Directions for this task: Range to output from the entries below: the line containing "884 605 6.37" through the line containing "1099 868 7.70". Set it down exactly, ends included, nothing else.

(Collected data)
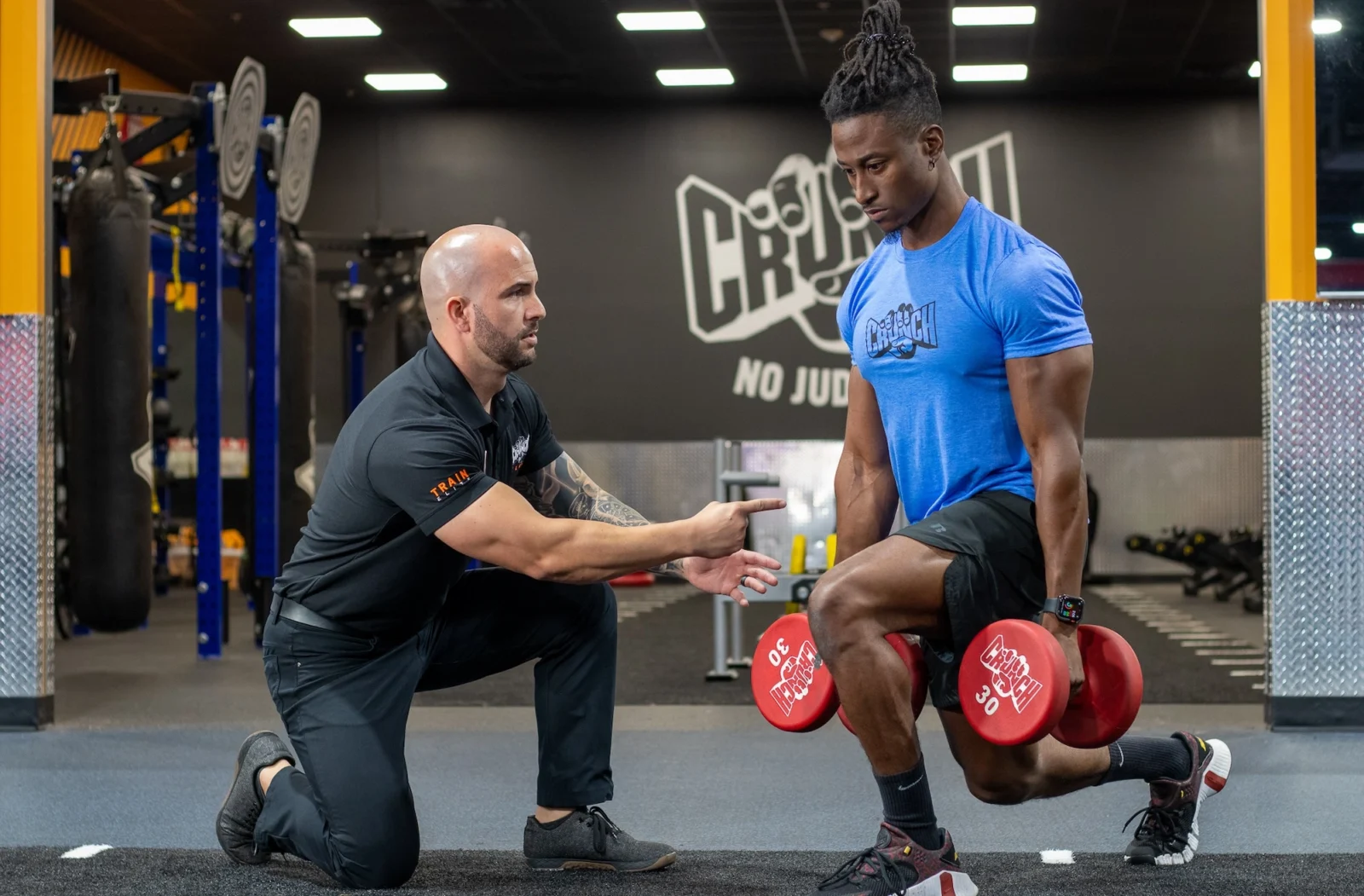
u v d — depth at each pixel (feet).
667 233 36.58
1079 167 35.53
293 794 7.64
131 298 17.30
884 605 6.37
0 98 13.43
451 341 7.33
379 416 7.22
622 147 36.78
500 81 35.27
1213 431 34.91
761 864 7.98
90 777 11.02
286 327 22.54
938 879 6.57
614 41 32.17
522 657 7.93
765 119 36.40
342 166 37.55
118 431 17.19
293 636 7.43
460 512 6.95
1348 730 12.69
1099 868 7.70
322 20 30.96
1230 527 34.76
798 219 36.17
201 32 31.60
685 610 27.68
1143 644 21.09
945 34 31.30
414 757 11.98
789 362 36.09
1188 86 34.86
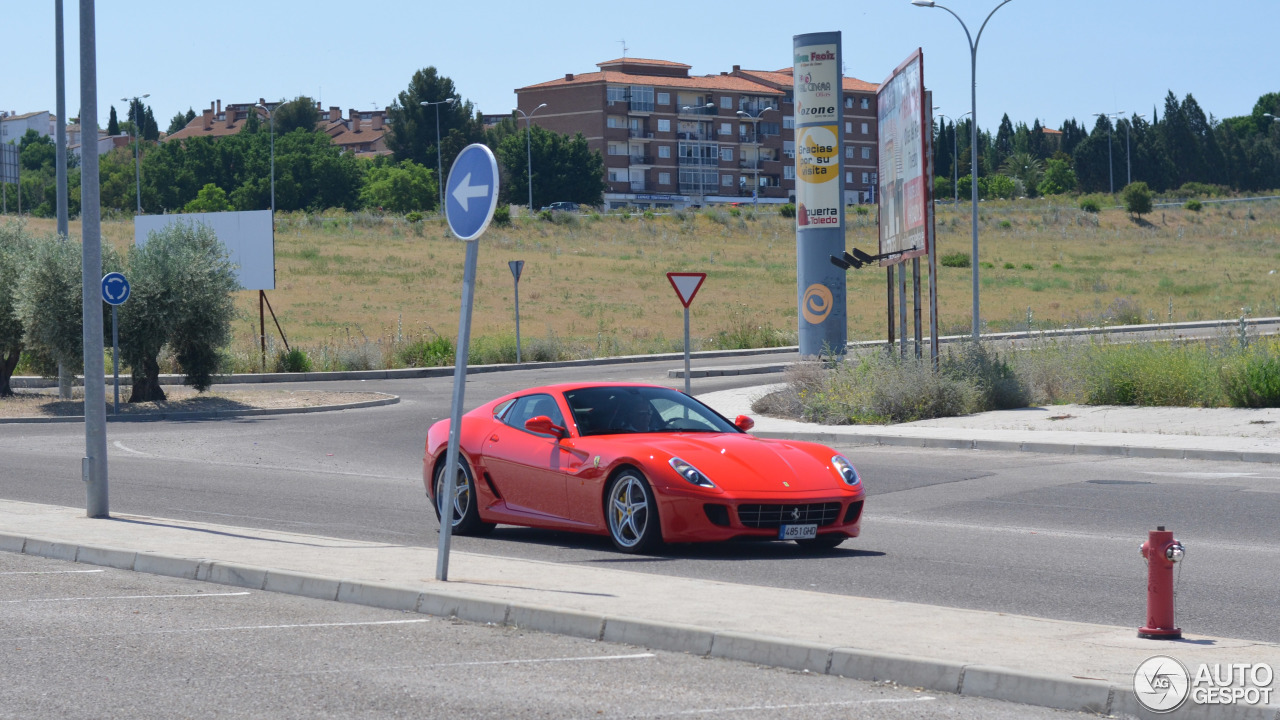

Reply:
884 605 6.37
0 98 13.43
451 341 7.33
379 416 7.22
622 147 36.78
500 81 35.27
1213 431 34.91
761 864 7.98
90 777 11.02
286 327 22.54
938 879 6.57
614 41 32.17
522 657 7.93
765 119 36.40
342 166 37.55
118 431 17.19
293 636 7.43
460 512 6.95
1348 730 12.69
1099 868 7.70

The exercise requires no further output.